> [How to complete this task] Would you please restate all of the entries exactly, apart from the pictures?

> [Data to use]
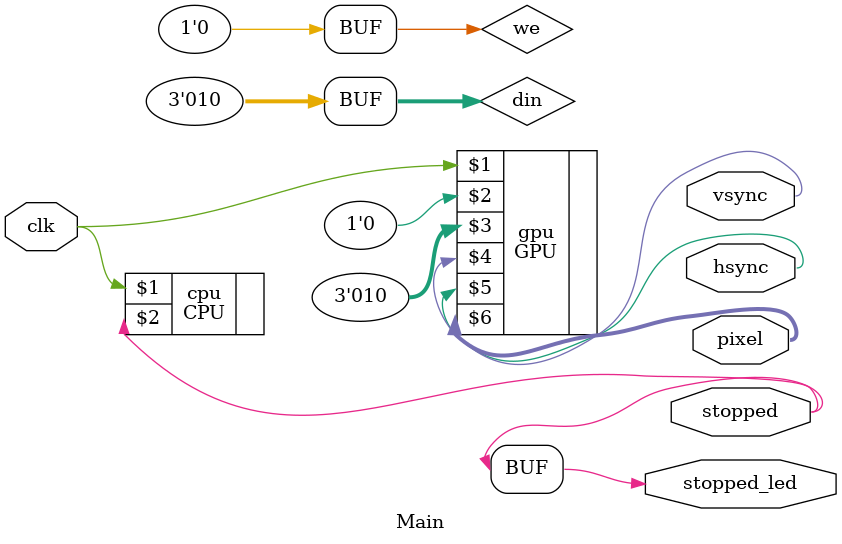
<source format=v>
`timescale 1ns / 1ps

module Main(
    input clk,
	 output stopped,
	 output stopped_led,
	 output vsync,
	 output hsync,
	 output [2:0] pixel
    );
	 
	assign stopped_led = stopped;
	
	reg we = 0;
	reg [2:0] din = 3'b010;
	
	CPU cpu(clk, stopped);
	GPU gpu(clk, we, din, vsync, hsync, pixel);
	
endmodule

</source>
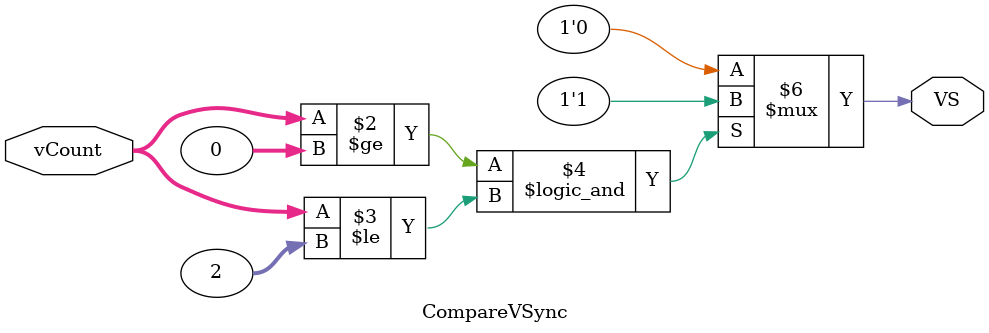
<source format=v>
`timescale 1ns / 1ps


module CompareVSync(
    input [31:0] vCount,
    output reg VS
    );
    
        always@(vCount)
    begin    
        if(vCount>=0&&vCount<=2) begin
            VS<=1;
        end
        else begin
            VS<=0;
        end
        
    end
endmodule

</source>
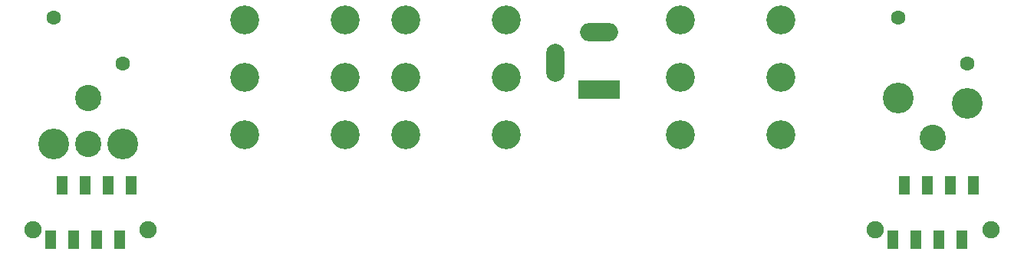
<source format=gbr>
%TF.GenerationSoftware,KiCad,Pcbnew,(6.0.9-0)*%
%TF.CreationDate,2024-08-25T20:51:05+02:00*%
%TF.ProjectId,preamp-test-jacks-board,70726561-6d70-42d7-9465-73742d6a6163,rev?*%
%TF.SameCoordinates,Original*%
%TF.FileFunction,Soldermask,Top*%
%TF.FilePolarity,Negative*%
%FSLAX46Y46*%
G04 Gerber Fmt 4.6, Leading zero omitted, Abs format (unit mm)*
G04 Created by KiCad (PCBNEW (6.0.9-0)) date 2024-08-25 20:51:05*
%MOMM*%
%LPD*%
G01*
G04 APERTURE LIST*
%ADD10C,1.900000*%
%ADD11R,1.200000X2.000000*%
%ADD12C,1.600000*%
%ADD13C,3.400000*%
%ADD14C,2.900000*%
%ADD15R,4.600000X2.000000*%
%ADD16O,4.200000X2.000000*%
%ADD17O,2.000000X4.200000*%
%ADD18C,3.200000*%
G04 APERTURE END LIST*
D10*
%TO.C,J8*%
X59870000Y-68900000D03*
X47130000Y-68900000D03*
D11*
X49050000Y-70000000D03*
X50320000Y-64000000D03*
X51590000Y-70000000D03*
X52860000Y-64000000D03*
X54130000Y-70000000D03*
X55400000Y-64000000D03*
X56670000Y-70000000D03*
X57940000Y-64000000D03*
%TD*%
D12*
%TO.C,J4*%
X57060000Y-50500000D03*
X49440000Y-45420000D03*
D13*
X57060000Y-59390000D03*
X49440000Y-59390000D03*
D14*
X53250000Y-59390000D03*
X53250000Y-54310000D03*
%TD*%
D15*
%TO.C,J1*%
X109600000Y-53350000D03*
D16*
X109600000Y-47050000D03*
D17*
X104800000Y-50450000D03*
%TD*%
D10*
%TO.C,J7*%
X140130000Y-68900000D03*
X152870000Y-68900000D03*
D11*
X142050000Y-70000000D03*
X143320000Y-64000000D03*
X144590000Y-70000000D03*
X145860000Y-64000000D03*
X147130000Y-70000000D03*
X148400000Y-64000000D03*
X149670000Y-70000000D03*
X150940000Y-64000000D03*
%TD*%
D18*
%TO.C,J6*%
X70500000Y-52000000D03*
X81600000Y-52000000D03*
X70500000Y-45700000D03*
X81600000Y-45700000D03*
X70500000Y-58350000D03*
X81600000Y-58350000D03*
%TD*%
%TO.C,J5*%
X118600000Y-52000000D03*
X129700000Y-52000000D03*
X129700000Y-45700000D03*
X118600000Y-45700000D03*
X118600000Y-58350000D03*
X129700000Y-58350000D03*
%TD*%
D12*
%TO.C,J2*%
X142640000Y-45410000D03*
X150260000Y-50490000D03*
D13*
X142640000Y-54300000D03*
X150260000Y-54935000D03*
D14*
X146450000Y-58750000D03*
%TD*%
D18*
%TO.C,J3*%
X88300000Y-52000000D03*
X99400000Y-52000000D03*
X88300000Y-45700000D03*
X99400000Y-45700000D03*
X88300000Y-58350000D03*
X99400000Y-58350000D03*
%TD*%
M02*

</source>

> [Output of the task]
<source format=v>
`timescale 1ns / 1ps

module Main(
    input clk,
	 output stopped,
	 output stopped_led,
	 output vsync,
	 output hsync,
	 output [2:0] pixel
    );
	 
	assign stopped_led = stopped;
	
	reg we = 0;
	reg [2:0] din = 3'b010;
	
	CPU cpu(clk, stopped);
	GPU gpu(clk, we, din, vsync, hsync, pixel);
	
endmodule

</source>
<source format=v>
`timescale 1ns / 1ps


module CompareVSync(
    input [31:0] vCount,
    output reg VS
    );
    
        always@(vCount)
    begin    
        if(vCount>=0&&vCount<=2) begin
            VS<=1;
        end
        else begin
            VS<=0;
        end
        
    end
endmodule

</source>
<source format=gbr>
%TF.GenerationSoftware,KiCad,Pcbnew,(6.0.9-0)*%
%TF.CreationDate,2024-08-25T20:51:05+02:00*%
%TF.ProjectId,preamp-test-jacks-board,70726561-6d70-42d7-9465-73742d6a6163,rev?*%
%TF.SameCoordinates,Original*%
%TF.FileFunction,Soldermask,Top*%
%TF.FilePolarity,Negative*%
%FSLAX46Y46*%
G04 Gerber Fmt 4.6, Leading zero omitted, Abs format (unit mm)*
G04 Created by KiCad (PCBNEW (6.0.9-0)) date 2024-08-25 20:51:05*
%MOMM*%
%LPD*%
G01*
G04 APERTURE LIST*
%ADD10C,1.900000*%
%ADD11R,1.200000X2.000000*%
%ADD12C,1.600000*%
%ADD13C,3.400000*%
%ADD14C,2.900000*%
%ADD15R,4.600000X2.000000*%
%ADD16O,4.200000X2.000000*%
%ADD17O,2.000000X4.200000*%
%ADD18C,3.200000*%
G04 APERTURE END LIST*
D10*
%TO.C,J8*%
X59870000Y-68900000D03*
X47130000Y-68900000D03*
D11*
X49050000Y-70000000D03*
X50320000Y-64000000D03*
X51590000Y-70000000D03*
X52860000Y-64000000D03*
X54130000Y-70000000D03*
X55400000Y-64000000D03*
X56670000Y-70000000D03*
X57940000Y-64000000D03*
%TD*%
D12*
%TO.C,J4*%
X57060000Y-50500000D03*
X49440000Y-45420000D03*
D13*
X57060000Y-59390000D03*
X49440000Y-59390000D03*
D14*
X53250000Y-59390000D03*
X53250000Y-54310000D03*
%TD*%
D15*
%TO.C,J1*%
X109600000Y-53350000D03*
D16*
X109600000Y-47050000D03*
D17*
X104800000Y-50450000D03*
%TD*%
D10*
%TO.C,J7*%
X140130000Y-68900000D03*
X152870000Y-68900000D03*
D11*
X142050000Y-70000000D03*
X143320000Y-64000000D03*
X144590000Y-70000000D03*
X145860000Y-64000000D03*
X147130000Y-70000000D03*
X148400000Y-64000000D03*
X149670000Y-70000000D03*
X150940000Y-64000000D03*
%TD*%
D18*
%TO.C,J6*%
X70500000Y-52000000D03*
X81600000Y-52000000D03*
X70500000Y-45700000D03*
X81600000Y-45700000D03*
X70500000Y-58350000D03*
X81600000Y-58350000D03*
%TD*%
%TO.C,J5*%
X118600000Y-52000000D03*
X129700000Y-52000000D03*
X129700000Y-45700000D03*
X118600000Y-45700000D03*
X118600000Y-58350000D03*
X129700000Y-58350000D03*
%TD*%
D12*
%TO.C,J2*%
X142640000Y-45410000D03*
X150260000Y-50490000D03*
D13*
X142640000Y-54300000D03*
X150260000Y-54935000D03*
D14*
X146450000Y-58750000D03*
%TD*%
D18*
%TO.C,J3*%
X88300000Y-52000000D03*
X99400000Y-52000000D03*
X88300000Y-45700000D03*
X99400000Y-45700000D03*
X88300000Y-58350000D03*
X99400000Y-58350000D03*
%TD*%
M02*

</source>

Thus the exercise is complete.